List of Cognitive Biases - spdustin
https://en.wikipedia.org/wiki/List_of_cognitive_biases
======
rothosphere
The "women are wonderful effect" seems plausible, but I found the original
study [1] and was disappointed to see that the generalization "people
associate more positive attributes with women compared to men" came from a
sample of 322 college students (probably all from Purdue, the authors'
institution).

Makes me think of a quote from that fantastic paper, "The Weirdest People in
the World" [2]:

> Commonly, there is no demographic information about the participants, aside
> from their age and gender.

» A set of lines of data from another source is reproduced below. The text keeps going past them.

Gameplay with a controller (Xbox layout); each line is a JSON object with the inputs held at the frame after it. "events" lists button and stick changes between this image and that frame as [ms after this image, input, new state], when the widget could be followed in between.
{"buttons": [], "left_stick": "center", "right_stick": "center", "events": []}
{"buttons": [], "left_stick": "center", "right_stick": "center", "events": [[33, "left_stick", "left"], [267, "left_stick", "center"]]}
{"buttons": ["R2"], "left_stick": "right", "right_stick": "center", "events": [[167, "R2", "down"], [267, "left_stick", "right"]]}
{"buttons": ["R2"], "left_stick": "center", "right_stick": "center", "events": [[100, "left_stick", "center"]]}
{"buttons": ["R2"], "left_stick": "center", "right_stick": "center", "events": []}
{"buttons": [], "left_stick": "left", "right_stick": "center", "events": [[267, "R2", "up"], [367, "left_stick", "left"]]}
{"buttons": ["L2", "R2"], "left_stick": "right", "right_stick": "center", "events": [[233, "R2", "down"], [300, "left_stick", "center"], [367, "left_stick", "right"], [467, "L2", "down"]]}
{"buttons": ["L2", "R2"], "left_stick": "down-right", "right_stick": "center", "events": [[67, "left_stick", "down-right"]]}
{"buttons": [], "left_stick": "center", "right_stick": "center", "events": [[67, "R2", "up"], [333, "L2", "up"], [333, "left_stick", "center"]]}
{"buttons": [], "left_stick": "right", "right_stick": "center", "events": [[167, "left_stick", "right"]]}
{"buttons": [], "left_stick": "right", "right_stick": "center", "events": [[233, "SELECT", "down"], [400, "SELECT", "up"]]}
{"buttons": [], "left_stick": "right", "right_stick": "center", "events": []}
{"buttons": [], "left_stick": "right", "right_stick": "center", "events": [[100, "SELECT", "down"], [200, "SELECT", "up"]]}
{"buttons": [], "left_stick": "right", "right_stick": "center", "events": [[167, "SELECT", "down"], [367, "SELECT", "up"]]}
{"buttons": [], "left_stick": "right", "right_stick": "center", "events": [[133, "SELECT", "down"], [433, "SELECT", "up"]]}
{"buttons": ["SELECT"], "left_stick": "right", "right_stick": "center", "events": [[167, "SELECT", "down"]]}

In recent years there is a trend to qualify some
> findings with disclaimers such as “at least within Western culture,” though
> there remains a robust tendency to generalize to the species. Arnett (2008)
> notes that psychologists would surely bristle if journals were renamed to
> more accurately reflect the nature of their samples (e.g., Journal of
> Personality and Social Psychology of American Undergraduate Psychology
> Students). They would bristle, presumably, because they believe that their
> findings generalize much beyond this sample.

[1] PDF link:
[https://files.eric.ed.gov/fulltext/ED322418.pdf](https://files.eric.ed.gov/fulltext/ED322418.pdf)

[2] PDF link:
[http://hci.ucsd.edu/102b/readings/WeirdestPeople.pdf](http://hci.ucsd.edu/102b/readings/WeirdestPeople.pdf)